Pull every line that includes the word "hybridised" out of the data below and copy it.

--- EXERCISE INPUT ---

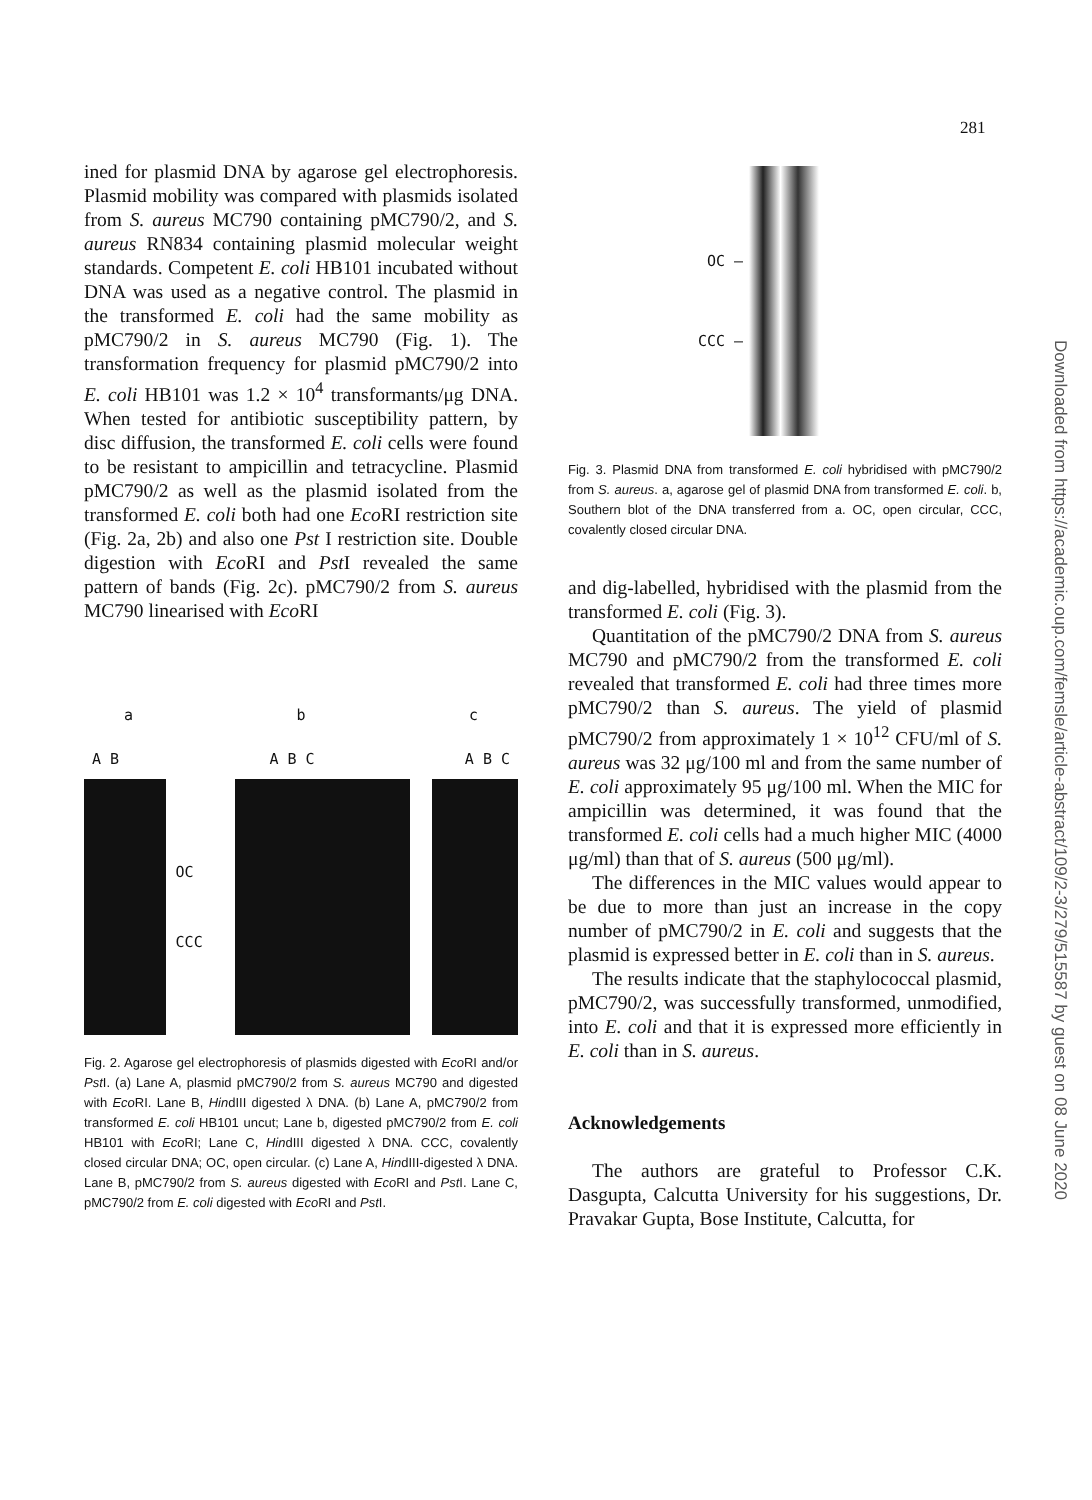281
ined for plasmid DNA by agarose gel electrophoresis. Plasmid mobility was compared with plasmids isolated from S. aureus MC790 containing pMC790/2, and S. aureus RN834 containing plasmid molecular weight standards. Competent E. coli HB101 incubated without DNA was used as a negative control. The plasmid in the transformed E. coli had the same mobility as pMC790/2 in S. aureus MC790 (Fig. 1). The transformation frequency for plasmid pMC790/2 into E. coli HB101 was 1.2 × 10<sup>4</sup> transformants/μg DNA. When tested for antibiotic susceptibility pattern, by disc diffusion, the transformed E. coli cells were found to be resistant to ampicillin and tetracycline. Plasmid pMC790/2 as well as the plasmid isolated from the transformed E. coli both had one Eco RI restriction site (Fig. 2a, 2b) and also one Pst I restriction site. Double digestion with Eco RI and Pst I revealed the same pattern of bands (Fig. 2c). pMC790/2 from S. aureus MC790 linearised with Eco RI
a b c
A B A B C A B C
OC
CCC
Fig. 2. Agarose gel electrophoresis of plasmids digested with Eco RI and/or Pst I. (a) Lane A, plasmid pMC790/2 from S. aureus MC790 and digested with Eco RI. Lane B, HindIII digested λ DNA. (b) Lane A, pMC790/2 from transformed E. coli HB101 uncut; Lane b, digested pMC790/2 from E. coli HB101 with Eco RI; Lane C, HindIII digested λ DNA. CCC, covalently closed circular DNA; OC, open circular. (c) Lane A, HindIII-digested λ DNA. Lane B, pMC790/2 from S. aureus digested with Eco RI and Pst I. Lane C, pMC790/2 from E. coli digested with Eco RI and Pst I.
OC –
CCC –
Fig. 3. Plasmid DNA from transformed E. coli hybridised with pMC790/2 from S. aureus. a, agarose gel of plasmid DNA from transformed E. coli. b, Southern blot of the DNA transferred from a. OC, open circular, CCC, covalently closed circular DNA.
and dig-labelled, hybridised with the plasmid from the transformed E. coli (Fig. 3).
Quantitation of the pMC790/2 DNA from S. aureus MC790 and pMC790/2 from the transformed E. coli revealed that transformed E. coli had three times more pMC790/2 than S. aureus. The yield of plasmid pMC790/2 from approximately 1 × 10<sup>12</sup> CFU/ml of S. aureus was 32 μg/100 ml and from the same number of E. coli approximately 95 μg/100 ml. When the MIC for ampicillin was determined, it was found that the transformed E. coli cells had a much higher MIC (4000 μg/ml) than that of S. aureus (500 μg/ml).
The differences in the MIC values would appear to be due to more than just an increase in the copy number of pMC790/2 in E. coli and suggests that the plasmid is expressed better in E. coli than in S. aureus.
The results indicate that the staphylococcal plasmid, pMC790/2, was successfully transformed, unmodified, into E. coli and that it is expressed more efficiently in E. coli than in S. aureus.
Acknowledgements
The authors are grateful to Professor C.K. Dasgupta, Calcutta University for his suggestions, Dr. Pravakar Gupta, Bose Institute, Calcutta, for
Downloaded from https://academic.oup.com/femsle/article-abstract/109/2-3/279/515587 by guest on 08 June 2020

---

# TASK ANSWER
Fig. 3. Plasmid DNA from transformed E. coli hybridised with pMC790/2 from S. aureus. a, agarose gel of plasmid DNA from transformed E. coli. b, Southern blot of the DNA transferred from a. OC, open circular, CCC, covalently closed circular DNA.
and dig-labelled, hybridised with the plasmid from the transformed E. coli (Fig. 3).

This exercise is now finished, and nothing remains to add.